4. Forgetting to Plan Out Key Functionality

You told the programmers about that new portal you want to create right? You know what you expect from some of the major functional items on your website or did you forget to think through that?

Don’t start a website redesign with a very brief idea of what you want your website to do. You will think you are getting the whole kitchen while your programmer thinks they are putting in just a new shiny sink.

Map out how you want your website to work. You will probably look back at your business/marketing goals for the website for direction on functions your website should perform.

This may be as basic as contact forms, but this could be a major business directory, e-commerce, or a HUGE variety of other functionality.

What should you map out?

  • What kind of input you need from the user (contact info, pictures, resumes, etc.)
  • What the website should do with the input (store it, print it, edit it, etc.)
  • What you need it to return to the user and you (what will show, database that stores contacts, new accounts and logins, etc.)

I am not proposing you become an object-oriented programming planner here, but just think through what you want the site to do. This initial thoughtprocess will greatly improve the discussion with your programmer, save you money on changes, and ensure you have the right scope from the beginning.

You don’t want the response “that is out of scope,” because you didn’t detail your thoughts from the beginning!

5. Abandoning Existing URLs for the New Ones – Change font to match the other numbers

When you redesign your website, you will probably change URLs in your website. If you don’t redirect existing URLs, the search engines will think those pages disappeared. There go your rankings!

Create a spreadsheet of existing pages and point them to the new pages. Have your designer/programmer put in redirects to the new pages, so the search engines know where the pages have gone! Rankings won’t change because the pages have disappeared. Other factors may come into play for better or worse, but it won’t be a silly mistake that causes a loss in rankings.

This is a quick worksheet, but it is very important for any existing search engine rankings! The search engines know what pages are in your website, and they rank you for terms based on these pages.


We have a worksheet for this in our Website Planning Redesign Kit:
Download Here!

Redesigning your website can be an exciting project!
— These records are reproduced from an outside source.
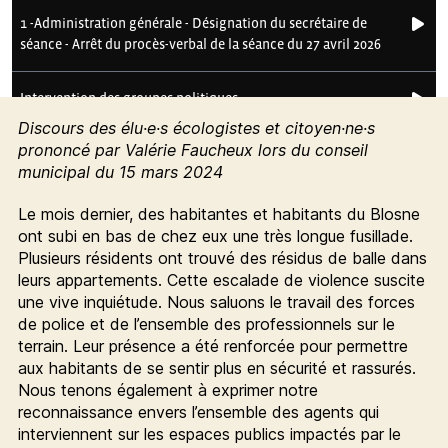
Discours des élu·e·s écologistes et citoyen·ne·s
prononcé par Valérie Faucheux lors du conseil
municipal du 15 mars 2024
Le mois dernier, des habitantes et habitants du Blosne
ont subi en bas de chez eux une très longue fusillade.
Plusieurs résidents ont trouvé des résidus de balle dans
leurs appartements. Cette escalade de violence suscite
une vive inquiétude. Nous saluons le travail des forces
de police et de l’ensemble des professionnels sur le
terrain. Leur présence a été renforcée pour permettre
aux habitants de se sentir plus en sécurité et rassurés.
Nous tenons également à exprimer notre
reconnaissance envers l’ensemble des agents qui
interviennent sur les espaces publics impactés par le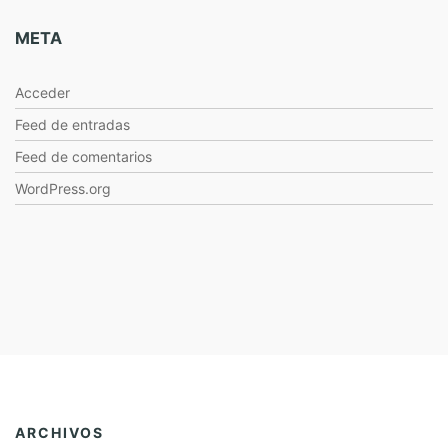
META
Acceder
Feed de entradas
Feed de comentarios
WordPress.org
ARCHIVOS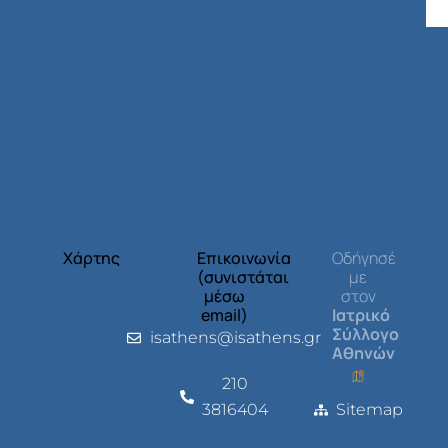
Χάρτης
Επικοινωνία
Οδήγησέ
(συνιστάται
με
μέσω
στον
email)
Ιατρικό
Σύλλογο
isathens@isathens.gr
Αθηνών
210
3816404
Sitemap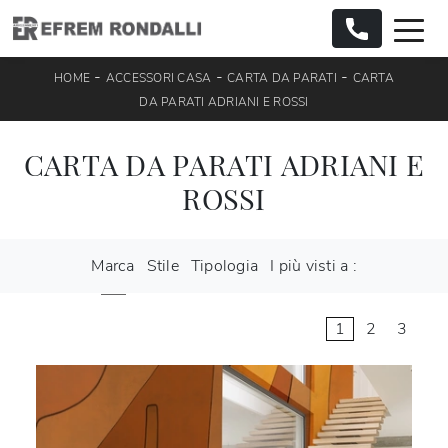
-
-
-
HOME
ACCESSORI CASA
CARTA DA PARATI
CARTA
DA PARATI ADRIANI E ROSSI
CARTA DA PARATI ADRIANI E
ROSSI
Marca
Stile
Tipologia
I più visti a :
1
2
3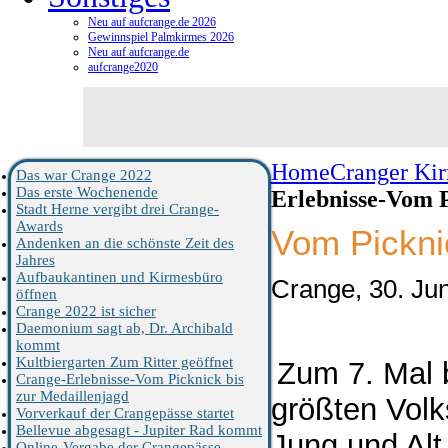
Neu auf aufcrange.de 2026
Gewinnspiel Palmkirmes 2026
Neu auf aufcrange.de
aufcrange2020
Home
Cranger Ki
Das war Crange 2022
Das erste Wochenende
Erlebnisse-Vom P
Stadt Herne vergibt drei Crange-
Awards
Vom Picknic
Andenken an die schönste Zeit des
Jahres
Aufbaukantinen und Kirmesbüro
Crange, 30. Ju
öffnen
Crange 2022 ist sicher
Daemonium sagt ab, Dr. Archibald
kommt
Kultbiergarten Zum Ritter geöffnet
Zum 7. Mal 
Crange-Erlebnisse-Vom Picknick bis
zur Medaillenjagd
größten Volk
Vorverkauf der Crangepässe startet
Bellevue abgesagt - Jupiter Rad kommt
Jung und Alt
Online-Vergabe der Crangepässe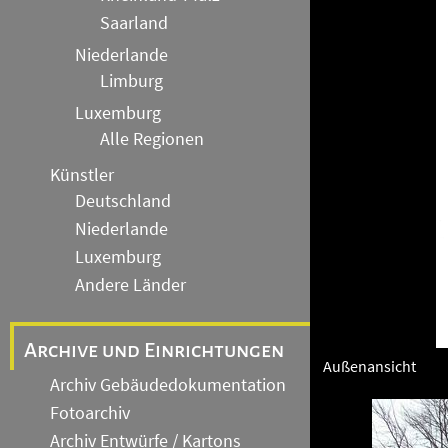
Saarland
Niederlande
Limburg
Luxemburg
Alle Regionen
Künstler
Deutschland
Niederlande
Luxemburg
Andere Länder
Archive und Einrichtungen
Außenansicht
Archiv Gebäudedokumentation
Fotoarchiv
Archiv Entwürfe / Kartons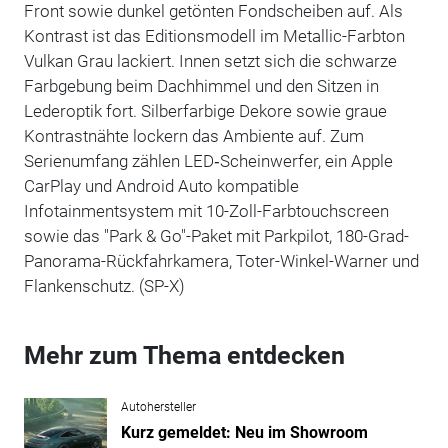
Front sowie dunkel getönten Fondscheiben auf. Als
Kontrast ist das Editionsmodell im Metallic-Farbton
Vulkan Grau lackiert. Innen setzt sich die schwarze
Farbgebung beim Dachhimmel und den Sitzen in
Lederoptik fort. Silberfarbige Dekore sowie graue
Kontrastnähte lockern das Ambiente auf. Zum
Serienumfang zählen LED‑Scheinwerfer, ein Apple
CarPlay und Android Auto kompatible
Infotainmentsystem mit 10-Zoll-Farbtouchscreen
sowie das "Park & Go"-Paket mit Parkpilot, 180-Grad-
Panorama-Rückfahrkamera, Toter-Winkel-Warner und
Flankenschutz. (SP-X)
Mehr zum Thema entdecken
Autohersteller
Kurz gemeldet: Neu im Showroom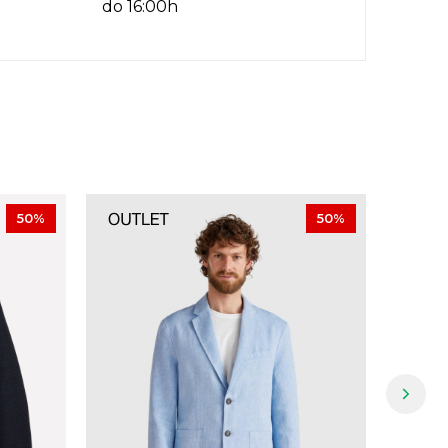
do 16:00h
50
%
50
%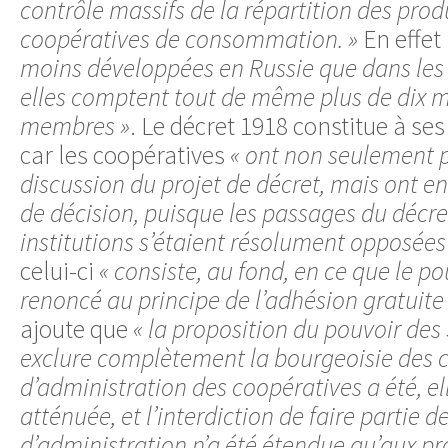
contrôle massifs de la répartition des produ
coopératives de consommation. »
En effet
moins développées en Russie que dans les
elles comptent tout de même plus de dix m
membres »
. Le décret 1918 constitue à s
car les coopératives
« ont non seulement pr
discussion du projet de décret, mais ont en 
de décision, puisque les passages du décre
institutions s’étaient résolument opposées 
celui-ci
« consiste, au fond, en ce que le po
renoncé au principe de l’adhésion gratuite
ajoute que
« la proposition du pouvoir des
exclure complètement la bourgeoisie des c
d’administration des coopératives a été, ell
atténuée, et l’interdiction de faire partie d
d’administration n’a été étendue qu’aux pr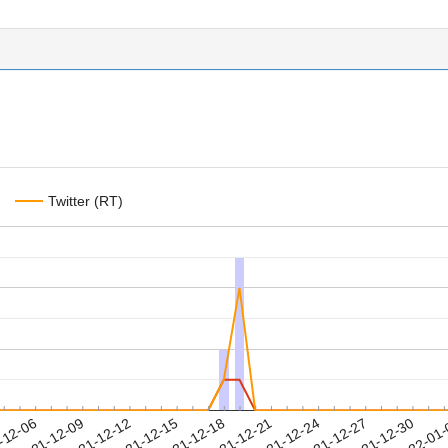
Twitter (RT)
2021-12-27
2021-12-30
2022-01
-12-06
2
2021-12-09
2021-12-12
2021-12-15
2021-12-18
2021-12-21
2021-12-24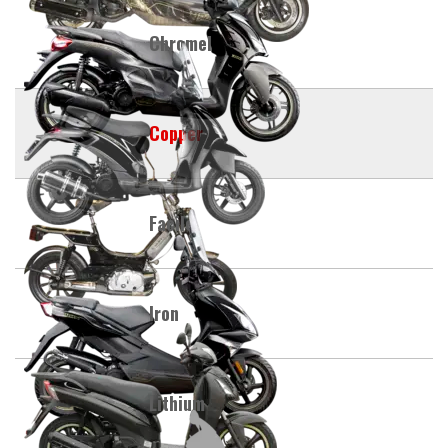
Chromel
Copper
Facile
Iron
Lithium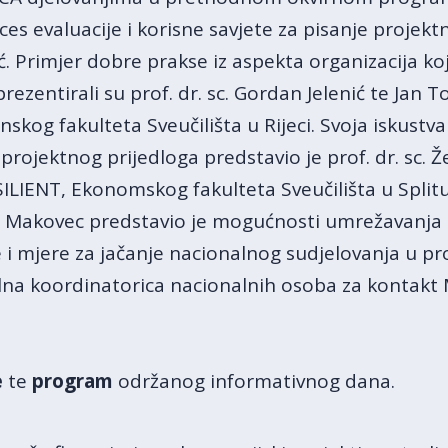
ces evaluacije i korisne savjete za pisanje projekt
ć. Primjer dobre prakse iz aspekta organizacija koje 
 prezentirali su prof. dr. sc. Gordan Jelenić te Jan 
kog fakulteta Sveučilišta u Rijeci. Svoja iskustva 
 projektnog prijedloga predstavio je prof. dr. sc. Ž
ILIENT, Ekonomskog fakulteta Sveučilišta u Split
 Makovec predstavio je mogućnosti umrežavanja z
 i mjere za jačanje nacionalnog sudjelovanja u p
alna koordinatorica nacionalnih osoba za kontakt M
e
te
program
održanog informativnog dana.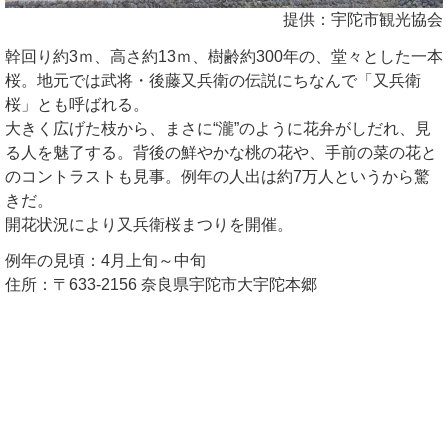
提供：宇陀市観光協会
幹回り約3ｍ、高さ約13ｍ、樹齢約300年の、堂々とした一本
桜。地元では武将・後藤又兵衛の伝説にちなんで「又兵衛
桜」とも呼ばれる。
大きく広げた枝から、まさに“瀧”のように花弁がしだれ、見
る人を魅了する。背後の鮮やかな桃の花や、手前の菜の花と
のコントラストも見事。例年の人出は約7万人というから驚
きだ。
開花状況により又兵衛桜まつりを開催。
例年の見頃：4月上旬～中旬
住所：〒633-2156 奈良県宇陀市大宇陀本郷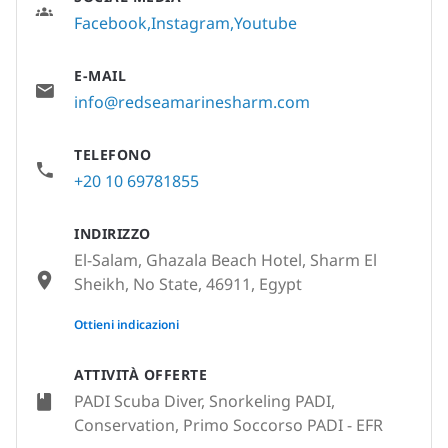
Facebook
Instagram
Youtube
E-MAIL
info@redseamarinesharm.com
TELEFONO
+20 10 69781855
INDIRIZZO
El-Salam, Ghazala Beach Hotel, Sharm El
Sheikh, No State, 46911, Egypt
None
Ottieni indicazioni
ATTIVITÀ OFFERTE
PADI Scuba Diver, Snorkeling PADI,
Conservation, Primo Soccorso PADI - EFR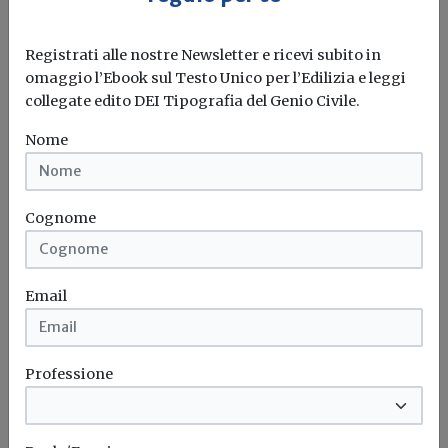
Registrati alle nostre Newsletter e ricevi subito in
omaggio l’Ebook sul Testo Unico per l’Edilizia e leggi
collegate edito DEI Tipografia del Genio Civile.
Nome
Cognome
Email
Professione
Una casa in due giorni. Muratori
attenzione! [VIDEO]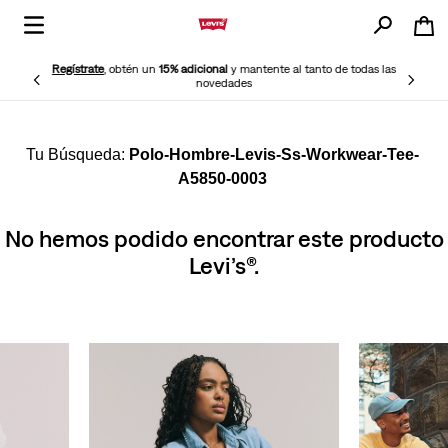
Regístrate
, obtén un
15% adicional
y mantente al tanto de todas las
novedades
Polo-Hombre-Levis-Ss-Workwear-Tee-
A5850-0003
No hemos podido encontrar este producto
Levi’s®.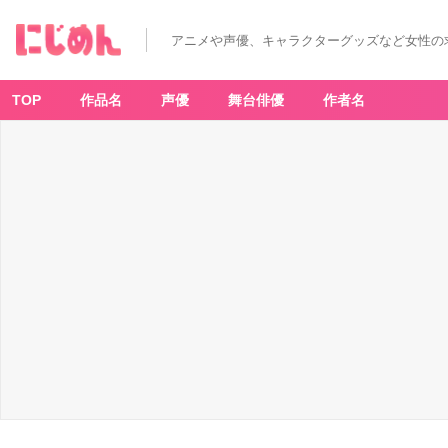
アニメや声優、キャラクターグッズなど女性の
TOP
作品名
声優
舞台俳優
作者名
You get to upgrade your look, add functionality, and make it work better for you.

If you don’t have a plan going in, the project can change from exciting to a big freaking burden quickly, and the timeline to complete will start changing. No one wants that!

Finally, if you have all of this planned out before you sit down with the programmer / designer, you could potentially save money. With this type of planning, you can eliminate a lot of guesswork and cut down on development time! This should save you a LOT of money!